Migratory pathways identified for the property included surface runoff and shallow ground water flowing into surface waters. At this point, it could have been concluded that the co-occurrence of the three triggering conditions resulted in the requirement of an ERA; however, an investigation was performed to determine whether a complete contaminant migratory pathway existed from the COPEC areas to the ESNRs.
To investigate this, sediment and surface water samples were collected from the ESNRs. The results were compared to applicable remediation standards including the NJDEP’s Surface Water Quality Standards (SWQS) and Ecological Screening Criteria (ESC), which showed COPECs were reported at concentrations below their respective ecological remediation standards. GSI confirmed that potential contaminant migratory pathways were not complete, therefore concluding the lack of co-occurrence. Consequently, no further ecological evaluation was proposed.
GSI continued remediation of the HAP-impacted areas, which ultimately resulted in the issuance of an Unrestricted Use RAO by a Licensed Site Remediation Professional (LSRP). The client proceeded to initiate redevelopment of the former golf course into a residential community.

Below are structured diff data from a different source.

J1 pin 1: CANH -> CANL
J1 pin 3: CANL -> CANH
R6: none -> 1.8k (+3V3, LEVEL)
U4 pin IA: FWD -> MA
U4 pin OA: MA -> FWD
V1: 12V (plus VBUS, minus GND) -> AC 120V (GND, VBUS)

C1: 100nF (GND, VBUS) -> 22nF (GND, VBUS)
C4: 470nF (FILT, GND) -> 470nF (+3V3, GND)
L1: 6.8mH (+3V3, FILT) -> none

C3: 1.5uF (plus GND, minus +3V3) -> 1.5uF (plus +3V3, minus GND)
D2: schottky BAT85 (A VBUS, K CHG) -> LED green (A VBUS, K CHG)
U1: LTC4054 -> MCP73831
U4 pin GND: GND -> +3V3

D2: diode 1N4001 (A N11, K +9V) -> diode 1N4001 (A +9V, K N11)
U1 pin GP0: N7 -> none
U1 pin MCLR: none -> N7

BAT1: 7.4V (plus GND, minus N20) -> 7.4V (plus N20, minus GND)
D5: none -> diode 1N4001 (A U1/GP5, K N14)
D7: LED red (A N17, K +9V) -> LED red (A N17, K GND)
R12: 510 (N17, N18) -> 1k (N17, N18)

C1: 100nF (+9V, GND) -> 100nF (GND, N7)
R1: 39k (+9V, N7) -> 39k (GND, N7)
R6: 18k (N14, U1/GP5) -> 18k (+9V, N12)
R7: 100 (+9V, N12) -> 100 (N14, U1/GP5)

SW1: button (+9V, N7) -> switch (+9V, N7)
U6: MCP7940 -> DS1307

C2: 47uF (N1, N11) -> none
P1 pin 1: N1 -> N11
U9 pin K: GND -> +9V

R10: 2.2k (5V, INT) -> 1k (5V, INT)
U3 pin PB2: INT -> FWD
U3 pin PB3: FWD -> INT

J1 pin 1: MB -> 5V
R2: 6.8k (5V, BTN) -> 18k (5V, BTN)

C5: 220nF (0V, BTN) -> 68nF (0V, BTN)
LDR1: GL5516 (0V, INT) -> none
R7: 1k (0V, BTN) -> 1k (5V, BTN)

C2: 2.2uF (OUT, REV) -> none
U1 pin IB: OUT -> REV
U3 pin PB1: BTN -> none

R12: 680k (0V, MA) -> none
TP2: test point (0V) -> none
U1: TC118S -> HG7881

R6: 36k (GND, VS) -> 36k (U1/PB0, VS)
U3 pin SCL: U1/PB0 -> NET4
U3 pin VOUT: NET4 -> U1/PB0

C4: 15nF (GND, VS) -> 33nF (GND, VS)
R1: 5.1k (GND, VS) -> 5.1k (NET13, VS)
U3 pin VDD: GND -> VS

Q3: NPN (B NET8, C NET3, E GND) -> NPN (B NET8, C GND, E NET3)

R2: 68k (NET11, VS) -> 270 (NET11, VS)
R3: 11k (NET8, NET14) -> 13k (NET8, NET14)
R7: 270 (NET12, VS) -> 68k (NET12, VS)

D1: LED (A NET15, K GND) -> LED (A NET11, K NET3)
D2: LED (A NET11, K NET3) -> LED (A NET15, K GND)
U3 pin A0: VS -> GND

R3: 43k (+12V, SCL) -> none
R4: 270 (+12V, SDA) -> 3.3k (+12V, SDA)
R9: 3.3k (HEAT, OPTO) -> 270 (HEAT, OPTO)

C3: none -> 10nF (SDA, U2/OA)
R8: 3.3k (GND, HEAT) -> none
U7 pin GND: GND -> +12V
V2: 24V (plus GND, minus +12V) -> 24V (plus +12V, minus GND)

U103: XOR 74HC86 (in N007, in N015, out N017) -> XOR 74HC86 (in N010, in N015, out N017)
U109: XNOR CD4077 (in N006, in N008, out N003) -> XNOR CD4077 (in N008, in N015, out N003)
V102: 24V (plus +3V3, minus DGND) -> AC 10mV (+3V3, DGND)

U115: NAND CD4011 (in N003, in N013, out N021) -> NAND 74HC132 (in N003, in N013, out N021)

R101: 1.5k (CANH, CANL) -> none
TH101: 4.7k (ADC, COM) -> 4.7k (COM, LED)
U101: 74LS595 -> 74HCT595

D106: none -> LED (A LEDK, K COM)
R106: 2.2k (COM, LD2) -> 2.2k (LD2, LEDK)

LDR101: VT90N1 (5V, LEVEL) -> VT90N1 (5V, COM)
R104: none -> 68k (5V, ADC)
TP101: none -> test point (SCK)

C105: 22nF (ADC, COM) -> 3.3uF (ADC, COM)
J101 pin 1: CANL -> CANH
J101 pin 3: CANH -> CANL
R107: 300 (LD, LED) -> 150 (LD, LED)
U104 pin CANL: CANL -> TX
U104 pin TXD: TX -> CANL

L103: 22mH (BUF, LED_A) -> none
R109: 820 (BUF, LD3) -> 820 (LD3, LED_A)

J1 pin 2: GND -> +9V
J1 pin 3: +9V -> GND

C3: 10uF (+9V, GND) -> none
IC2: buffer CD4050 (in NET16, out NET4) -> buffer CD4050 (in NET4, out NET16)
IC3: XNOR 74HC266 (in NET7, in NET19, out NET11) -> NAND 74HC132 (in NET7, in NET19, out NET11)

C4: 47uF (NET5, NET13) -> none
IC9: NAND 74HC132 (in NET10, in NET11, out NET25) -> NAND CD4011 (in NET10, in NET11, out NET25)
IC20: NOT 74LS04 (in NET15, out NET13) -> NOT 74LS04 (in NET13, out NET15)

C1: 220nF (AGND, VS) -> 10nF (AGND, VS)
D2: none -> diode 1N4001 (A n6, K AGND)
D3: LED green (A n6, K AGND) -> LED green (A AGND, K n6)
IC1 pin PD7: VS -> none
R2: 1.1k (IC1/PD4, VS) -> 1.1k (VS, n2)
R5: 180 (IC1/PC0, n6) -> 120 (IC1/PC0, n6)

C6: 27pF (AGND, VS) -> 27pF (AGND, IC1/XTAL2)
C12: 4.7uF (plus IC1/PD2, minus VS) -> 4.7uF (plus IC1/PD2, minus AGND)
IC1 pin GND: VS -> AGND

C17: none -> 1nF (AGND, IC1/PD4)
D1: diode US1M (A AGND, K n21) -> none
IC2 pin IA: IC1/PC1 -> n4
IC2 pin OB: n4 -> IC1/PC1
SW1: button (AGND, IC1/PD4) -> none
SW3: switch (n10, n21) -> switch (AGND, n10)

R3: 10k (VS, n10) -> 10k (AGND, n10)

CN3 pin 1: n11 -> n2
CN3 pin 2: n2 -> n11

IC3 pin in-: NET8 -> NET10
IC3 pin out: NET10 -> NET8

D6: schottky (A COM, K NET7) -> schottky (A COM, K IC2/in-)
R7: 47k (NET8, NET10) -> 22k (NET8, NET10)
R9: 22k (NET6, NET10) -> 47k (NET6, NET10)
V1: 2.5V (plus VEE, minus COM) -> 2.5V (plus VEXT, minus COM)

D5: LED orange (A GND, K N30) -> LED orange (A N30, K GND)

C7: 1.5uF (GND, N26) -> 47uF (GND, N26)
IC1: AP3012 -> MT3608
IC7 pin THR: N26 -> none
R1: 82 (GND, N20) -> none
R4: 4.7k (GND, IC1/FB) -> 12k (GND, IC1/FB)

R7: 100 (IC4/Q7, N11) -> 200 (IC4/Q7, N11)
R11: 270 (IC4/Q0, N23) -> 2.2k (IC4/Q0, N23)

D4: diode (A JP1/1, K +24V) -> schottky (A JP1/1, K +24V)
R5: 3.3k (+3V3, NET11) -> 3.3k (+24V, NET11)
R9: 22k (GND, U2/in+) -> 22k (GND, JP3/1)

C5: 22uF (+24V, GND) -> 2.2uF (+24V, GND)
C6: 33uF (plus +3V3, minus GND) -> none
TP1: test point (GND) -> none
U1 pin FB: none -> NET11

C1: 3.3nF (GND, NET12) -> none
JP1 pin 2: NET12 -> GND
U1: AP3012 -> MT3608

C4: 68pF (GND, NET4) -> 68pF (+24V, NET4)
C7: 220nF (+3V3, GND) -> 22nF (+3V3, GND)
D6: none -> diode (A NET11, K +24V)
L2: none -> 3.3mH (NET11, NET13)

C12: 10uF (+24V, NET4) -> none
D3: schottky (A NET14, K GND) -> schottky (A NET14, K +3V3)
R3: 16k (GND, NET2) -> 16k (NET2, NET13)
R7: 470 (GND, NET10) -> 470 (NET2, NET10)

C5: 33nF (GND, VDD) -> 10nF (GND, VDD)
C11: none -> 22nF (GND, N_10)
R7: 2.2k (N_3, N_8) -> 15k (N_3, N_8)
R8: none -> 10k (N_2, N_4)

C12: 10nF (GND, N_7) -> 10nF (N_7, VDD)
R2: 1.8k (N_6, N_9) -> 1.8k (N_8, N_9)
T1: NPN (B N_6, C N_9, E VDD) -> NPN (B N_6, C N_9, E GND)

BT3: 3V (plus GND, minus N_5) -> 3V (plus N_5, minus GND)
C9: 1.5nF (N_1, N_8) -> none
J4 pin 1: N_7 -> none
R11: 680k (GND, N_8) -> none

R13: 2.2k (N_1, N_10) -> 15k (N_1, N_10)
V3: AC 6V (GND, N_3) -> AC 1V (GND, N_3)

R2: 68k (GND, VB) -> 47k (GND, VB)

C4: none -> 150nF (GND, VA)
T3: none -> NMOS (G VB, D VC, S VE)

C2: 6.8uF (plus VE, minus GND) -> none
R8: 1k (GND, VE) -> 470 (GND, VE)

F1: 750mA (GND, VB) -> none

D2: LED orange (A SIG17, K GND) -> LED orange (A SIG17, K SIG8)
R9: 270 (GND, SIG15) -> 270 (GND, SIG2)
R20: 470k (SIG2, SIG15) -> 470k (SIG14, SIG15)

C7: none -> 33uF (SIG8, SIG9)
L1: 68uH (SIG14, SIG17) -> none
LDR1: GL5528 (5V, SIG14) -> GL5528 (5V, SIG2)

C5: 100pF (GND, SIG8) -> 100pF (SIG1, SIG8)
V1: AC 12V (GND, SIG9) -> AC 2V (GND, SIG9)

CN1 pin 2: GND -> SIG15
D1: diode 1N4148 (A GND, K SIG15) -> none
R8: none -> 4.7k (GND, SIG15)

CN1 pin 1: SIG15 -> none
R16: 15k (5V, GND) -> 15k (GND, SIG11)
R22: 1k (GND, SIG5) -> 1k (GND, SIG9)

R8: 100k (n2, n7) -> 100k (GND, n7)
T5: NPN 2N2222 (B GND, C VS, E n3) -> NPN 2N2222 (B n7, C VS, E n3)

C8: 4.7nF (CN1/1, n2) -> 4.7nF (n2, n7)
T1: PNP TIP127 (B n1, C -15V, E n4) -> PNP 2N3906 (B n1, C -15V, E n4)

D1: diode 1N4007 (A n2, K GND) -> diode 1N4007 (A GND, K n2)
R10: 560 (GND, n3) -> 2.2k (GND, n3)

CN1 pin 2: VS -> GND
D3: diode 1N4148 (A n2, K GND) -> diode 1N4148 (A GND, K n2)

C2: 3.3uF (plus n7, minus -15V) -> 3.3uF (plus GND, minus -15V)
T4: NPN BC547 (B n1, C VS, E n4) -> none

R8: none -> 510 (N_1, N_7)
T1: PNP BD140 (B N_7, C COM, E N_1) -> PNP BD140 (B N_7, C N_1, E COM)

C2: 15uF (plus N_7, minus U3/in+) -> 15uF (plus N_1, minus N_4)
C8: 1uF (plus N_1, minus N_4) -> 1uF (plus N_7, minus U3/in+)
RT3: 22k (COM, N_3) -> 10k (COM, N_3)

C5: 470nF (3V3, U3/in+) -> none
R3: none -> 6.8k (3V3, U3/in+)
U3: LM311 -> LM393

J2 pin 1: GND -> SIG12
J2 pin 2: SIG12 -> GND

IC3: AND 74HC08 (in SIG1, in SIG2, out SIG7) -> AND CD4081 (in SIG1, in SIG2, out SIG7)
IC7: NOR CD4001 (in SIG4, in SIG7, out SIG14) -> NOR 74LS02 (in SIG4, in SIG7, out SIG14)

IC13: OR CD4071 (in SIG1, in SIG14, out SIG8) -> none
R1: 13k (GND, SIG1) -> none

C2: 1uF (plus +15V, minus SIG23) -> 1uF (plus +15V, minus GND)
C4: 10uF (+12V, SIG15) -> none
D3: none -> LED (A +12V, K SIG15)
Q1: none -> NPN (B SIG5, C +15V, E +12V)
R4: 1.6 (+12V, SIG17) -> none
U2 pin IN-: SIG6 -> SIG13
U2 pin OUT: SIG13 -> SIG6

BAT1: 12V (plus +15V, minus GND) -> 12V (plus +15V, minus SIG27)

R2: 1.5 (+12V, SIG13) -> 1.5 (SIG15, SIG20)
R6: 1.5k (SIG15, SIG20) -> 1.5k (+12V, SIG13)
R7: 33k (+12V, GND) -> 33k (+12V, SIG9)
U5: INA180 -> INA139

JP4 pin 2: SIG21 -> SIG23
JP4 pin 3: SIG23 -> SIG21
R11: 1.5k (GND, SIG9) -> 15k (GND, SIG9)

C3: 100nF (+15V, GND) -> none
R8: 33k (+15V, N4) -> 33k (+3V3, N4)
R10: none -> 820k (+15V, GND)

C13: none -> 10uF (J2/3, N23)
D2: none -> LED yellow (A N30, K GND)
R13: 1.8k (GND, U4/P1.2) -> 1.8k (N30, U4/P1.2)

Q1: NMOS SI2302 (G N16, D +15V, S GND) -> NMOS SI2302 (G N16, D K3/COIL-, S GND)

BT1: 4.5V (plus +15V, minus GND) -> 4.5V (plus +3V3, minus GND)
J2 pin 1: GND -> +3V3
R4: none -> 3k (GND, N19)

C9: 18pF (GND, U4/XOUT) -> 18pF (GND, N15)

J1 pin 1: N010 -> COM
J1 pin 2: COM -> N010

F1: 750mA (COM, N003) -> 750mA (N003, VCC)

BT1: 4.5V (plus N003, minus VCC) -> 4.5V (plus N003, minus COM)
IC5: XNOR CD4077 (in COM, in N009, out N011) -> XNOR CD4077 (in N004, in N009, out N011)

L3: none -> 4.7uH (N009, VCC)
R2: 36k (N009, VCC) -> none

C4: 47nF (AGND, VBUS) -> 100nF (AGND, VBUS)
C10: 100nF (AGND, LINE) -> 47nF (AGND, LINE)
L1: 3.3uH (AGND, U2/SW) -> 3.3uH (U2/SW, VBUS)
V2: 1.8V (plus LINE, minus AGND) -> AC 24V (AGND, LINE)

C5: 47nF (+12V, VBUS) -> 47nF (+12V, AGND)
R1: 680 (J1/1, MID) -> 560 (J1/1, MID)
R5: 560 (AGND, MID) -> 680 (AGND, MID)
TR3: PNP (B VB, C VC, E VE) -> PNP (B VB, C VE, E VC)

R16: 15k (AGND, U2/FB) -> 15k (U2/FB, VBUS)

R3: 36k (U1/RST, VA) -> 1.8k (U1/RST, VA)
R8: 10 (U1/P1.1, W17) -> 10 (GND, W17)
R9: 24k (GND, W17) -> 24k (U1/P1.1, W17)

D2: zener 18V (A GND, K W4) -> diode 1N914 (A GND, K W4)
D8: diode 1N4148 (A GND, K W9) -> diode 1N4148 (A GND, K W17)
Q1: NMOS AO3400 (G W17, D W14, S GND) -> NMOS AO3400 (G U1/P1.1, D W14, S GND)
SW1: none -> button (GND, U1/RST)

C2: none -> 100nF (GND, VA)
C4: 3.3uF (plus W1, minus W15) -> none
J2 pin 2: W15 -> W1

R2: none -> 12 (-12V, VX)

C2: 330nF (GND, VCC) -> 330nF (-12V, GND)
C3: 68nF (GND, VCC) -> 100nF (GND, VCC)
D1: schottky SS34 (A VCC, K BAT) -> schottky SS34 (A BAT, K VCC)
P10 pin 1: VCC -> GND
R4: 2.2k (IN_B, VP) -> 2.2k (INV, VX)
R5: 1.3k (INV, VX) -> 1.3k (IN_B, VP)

Approximately 6-months after the issuance of the RAO, the property had been 50% redeveloped, with prospective purchasers executing contracts for the remaining 50%. It was at this point, the NJDEP notified the client that it would require a comprehensive ecological evaluation of ecological receptors. Initiating such an investigation would have resulted in a significant loss of funds to the client; however, GSI used the findings of their investigation as evidence to prove ecological receptors at the property had not been impacted by HAP practices associated with the former golf course. Presenting this data satisfied the NJDEP’s concerns and no further investigation was required.
This project highlighted the importance of being cognizant of when new guidance should be applied during an investigation. Being mindful of potential inquiries from the NJDEP allowed GSI to work with the client and regulatory agency to avoid costly delays during completion of the work. To date, the former golf course has been transformed from an underutilized eye-sore for the County into a blossoming high-end residential development.